What we know about the arrest of 39 activists in Paris this Saturday

A total of 39 members of the far right, including around twenty S-listed individuals, were arrested and placed in police custody on Saturday in Paris. According to information from the prosecutor’s office, the 39 members of the far-right movement arrested on Saturday in Paris are still in police custody this Sunday morning, February 11th. A source close to the case had indicated that they were being questioned for “participation in a group with the intention of committing acts of vandalism”.

The prosecutor’s office also provides more details on the profile of those arrested. The group is exclusively composed of men, most of them adults and the oldest of the group is 29 years old. Only two of them are minors, aged 17. In total, around twenty are on the S-list and several had been prohibited from going to Paris.

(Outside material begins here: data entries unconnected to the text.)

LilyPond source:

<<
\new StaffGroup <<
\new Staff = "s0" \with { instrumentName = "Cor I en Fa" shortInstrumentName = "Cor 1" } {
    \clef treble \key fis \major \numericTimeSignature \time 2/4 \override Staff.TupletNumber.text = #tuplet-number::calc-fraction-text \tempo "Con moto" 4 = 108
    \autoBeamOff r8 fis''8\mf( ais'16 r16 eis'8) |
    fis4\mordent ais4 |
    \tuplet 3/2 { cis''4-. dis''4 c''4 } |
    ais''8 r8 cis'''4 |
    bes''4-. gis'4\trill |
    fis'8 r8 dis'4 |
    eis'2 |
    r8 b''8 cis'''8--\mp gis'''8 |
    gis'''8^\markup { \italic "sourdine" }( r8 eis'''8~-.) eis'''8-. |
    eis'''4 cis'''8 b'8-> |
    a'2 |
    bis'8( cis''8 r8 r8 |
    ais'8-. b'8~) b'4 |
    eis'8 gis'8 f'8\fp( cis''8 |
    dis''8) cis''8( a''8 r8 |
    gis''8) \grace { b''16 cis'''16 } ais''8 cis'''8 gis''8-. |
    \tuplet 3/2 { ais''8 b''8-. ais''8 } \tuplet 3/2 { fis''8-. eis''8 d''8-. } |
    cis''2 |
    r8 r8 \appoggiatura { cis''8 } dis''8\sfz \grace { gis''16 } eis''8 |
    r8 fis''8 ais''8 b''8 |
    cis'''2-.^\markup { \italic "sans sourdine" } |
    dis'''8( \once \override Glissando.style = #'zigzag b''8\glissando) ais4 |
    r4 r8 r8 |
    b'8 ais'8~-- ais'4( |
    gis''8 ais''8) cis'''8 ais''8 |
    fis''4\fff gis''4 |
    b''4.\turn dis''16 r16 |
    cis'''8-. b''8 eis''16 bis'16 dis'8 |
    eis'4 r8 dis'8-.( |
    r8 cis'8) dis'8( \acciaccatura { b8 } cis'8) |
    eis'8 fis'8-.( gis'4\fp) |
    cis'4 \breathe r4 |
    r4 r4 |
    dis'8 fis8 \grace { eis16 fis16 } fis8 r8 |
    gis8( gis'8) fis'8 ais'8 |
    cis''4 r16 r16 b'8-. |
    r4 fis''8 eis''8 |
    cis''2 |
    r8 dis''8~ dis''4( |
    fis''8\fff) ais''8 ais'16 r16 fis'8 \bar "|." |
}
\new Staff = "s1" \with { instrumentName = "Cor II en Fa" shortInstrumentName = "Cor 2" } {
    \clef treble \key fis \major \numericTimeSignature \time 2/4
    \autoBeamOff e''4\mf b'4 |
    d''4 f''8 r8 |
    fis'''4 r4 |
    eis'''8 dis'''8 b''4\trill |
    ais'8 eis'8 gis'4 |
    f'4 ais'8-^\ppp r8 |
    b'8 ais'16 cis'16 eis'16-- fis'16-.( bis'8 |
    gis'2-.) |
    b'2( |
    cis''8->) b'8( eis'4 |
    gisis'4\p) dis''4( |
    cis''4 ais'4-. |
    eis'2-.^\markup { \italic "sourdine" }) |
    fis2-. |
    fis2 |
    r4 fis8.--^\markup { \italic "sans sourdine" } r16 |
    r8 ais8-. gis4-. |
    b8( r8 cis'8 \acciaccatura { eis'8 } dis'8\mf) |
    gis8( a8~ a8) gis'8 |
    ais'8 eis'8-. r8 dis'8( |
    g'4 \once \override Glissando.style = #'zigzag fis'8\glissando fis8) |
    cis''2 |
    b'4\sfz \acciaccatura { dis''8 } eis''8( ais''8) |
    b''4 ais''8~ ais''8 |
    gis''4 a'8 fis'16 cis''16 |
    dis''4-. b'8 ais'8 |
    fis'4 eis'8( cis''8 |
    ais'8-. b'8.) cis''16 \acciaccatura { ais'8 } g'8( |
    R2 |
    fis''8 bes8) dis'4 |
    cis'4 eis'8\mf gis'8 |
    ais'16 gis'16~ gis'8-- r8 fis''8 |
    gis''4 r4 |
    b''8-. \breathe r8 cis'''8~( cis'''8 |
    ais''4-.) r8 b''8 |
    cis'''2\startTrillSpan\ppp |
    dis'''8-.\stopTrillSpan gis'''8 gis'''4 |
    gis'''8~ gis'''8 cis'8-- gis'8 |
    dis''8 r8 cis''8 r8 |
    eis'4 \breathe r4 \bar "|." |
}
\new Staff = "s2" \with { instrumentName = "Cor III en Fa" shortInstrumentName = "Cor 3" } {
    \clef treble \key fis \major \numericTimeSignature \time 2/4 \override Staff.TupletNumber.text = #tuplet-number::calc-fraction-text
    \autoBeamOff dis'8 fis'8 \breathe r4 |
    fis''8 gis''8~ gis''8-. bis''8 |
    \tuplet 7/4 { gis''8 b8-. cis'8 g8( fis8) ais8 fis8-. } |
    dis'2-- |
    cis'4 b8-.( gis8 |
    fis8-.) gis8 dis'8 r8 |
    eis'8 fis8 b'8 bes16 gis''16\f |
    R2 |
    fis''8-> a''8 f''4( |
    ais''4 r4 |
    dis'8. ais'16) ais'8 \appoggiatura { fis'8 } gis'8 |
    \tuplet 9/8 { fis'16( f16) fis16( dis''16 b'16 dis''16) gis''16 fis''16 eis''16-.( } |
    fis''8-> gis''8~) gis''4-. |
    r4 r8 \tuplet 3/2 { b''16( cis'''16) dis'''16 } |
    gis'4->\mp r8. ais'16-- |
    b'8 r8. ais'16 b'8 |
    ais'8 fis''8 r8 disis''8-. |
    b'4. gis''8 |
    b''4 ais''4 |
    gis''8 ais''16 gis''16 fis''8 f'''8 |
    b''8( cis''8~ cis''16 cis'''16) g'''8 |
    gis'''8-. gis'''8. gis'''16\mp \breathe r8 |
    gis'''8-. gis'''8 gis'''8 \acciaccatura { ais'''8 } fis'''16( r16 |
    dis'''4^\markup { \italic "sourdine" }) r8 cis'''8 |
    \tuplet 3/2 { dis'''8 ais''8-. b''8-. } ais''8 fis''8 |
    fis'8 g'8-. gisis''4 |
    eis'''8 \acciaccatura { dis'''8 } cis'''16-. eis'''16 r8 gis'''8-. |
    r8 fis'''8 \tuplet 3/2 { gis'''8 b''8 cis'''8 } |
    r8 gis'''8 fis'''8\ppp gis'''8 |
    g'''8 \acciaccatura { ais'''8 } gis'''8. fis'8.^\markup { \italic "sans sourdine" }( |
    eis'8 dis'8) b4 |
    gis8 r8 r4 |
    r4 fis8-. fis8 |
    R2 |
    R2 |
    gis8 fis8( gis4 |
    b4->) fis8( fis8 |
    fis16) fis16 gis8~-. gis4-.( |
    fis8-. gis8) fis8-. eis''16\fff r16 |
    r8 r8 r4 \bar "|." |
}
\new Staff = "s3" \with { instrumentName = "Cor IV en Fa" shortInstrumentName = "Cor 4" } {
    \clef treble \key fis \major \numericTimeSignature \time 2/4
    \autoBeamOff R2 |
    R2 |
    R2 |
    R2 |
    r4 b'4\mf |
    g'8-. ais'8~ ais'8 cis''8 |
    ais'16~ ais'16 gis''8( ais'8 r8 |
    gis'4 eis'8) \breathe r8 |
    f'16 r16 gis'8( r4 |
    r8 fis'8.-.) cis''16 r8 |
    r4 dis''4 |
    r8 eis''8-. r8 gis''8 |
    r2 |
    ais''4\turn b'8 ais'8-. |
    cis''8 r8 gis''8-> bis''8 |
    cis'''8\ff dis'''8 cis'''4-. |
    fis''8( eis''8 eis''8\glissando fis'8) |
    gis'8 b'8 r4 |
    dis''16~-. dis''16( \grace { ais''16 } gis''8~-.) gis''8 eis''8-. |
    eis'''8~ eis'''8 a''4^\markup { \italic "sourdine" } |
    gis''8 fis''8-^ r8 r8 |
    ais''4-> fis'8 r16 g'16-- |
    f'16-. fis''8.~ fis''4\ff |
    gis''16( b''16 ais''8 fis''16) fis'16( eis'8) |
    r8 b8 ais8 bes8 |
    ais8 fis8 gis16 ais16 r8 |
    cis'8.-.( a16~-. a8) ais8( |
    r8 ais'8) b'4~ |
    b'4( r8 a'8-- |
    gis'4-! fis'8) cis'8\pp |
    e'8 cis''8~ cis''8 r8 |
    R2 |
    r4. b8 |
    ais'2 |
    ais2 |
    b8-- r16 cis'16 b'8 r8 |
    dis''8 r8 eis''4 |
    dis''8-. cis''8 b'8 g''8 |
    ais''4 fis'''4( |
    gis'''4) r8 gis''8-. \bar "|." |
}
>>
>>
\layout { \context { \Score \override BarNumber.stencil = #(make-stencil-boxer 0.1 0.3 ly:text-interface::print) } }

Among the 29 arrested men are well-known figures in the far-right movement, such as the former leader of the dissolved group “The Zouaves”, Marc de Cacqueray-Valmenier.

The group also includes Gabriel Loustau, a figure of the Groupe Union Défense (GUD), who is in his twenties and is the son of Axel Loustau, close to Marine Le Pen and former leader of this far-right student organization, known for its violent actions.

The 39 men were arrested by police from the Brav-M around 4:00 pm on Saturday at the exit of the Charronne cemetery in the 20th arrondissement of the capital. They had come to pay tribute to the far-right writer Robert Brasillach.

Several far-right groups have been dissolved in recent months by the government. Most recently, the Lille association La Citadelle was dissolved by the Council of Ministers after being banned from organizing an event entitled “Let them return to Africa” in February 2023. In December, another group, La Division Martel, was dissolved after a demonstration resembling a punitive expedition in Romans-sur-Isère (Drôme), in response to the death of a young man, Thomas, in Crépol.

Former Director General of Internal Security (DGSI), Nicolas Lerner, now at the head of the DGSE, had warned in July on the “very worrying resurgence” of violent actions by this extremist fringe since the spring of 2023, in an interview with Le Monde. Since 2017, 10 terrorist plots inspired by the far-right movement have been thwarted, according to the authorities.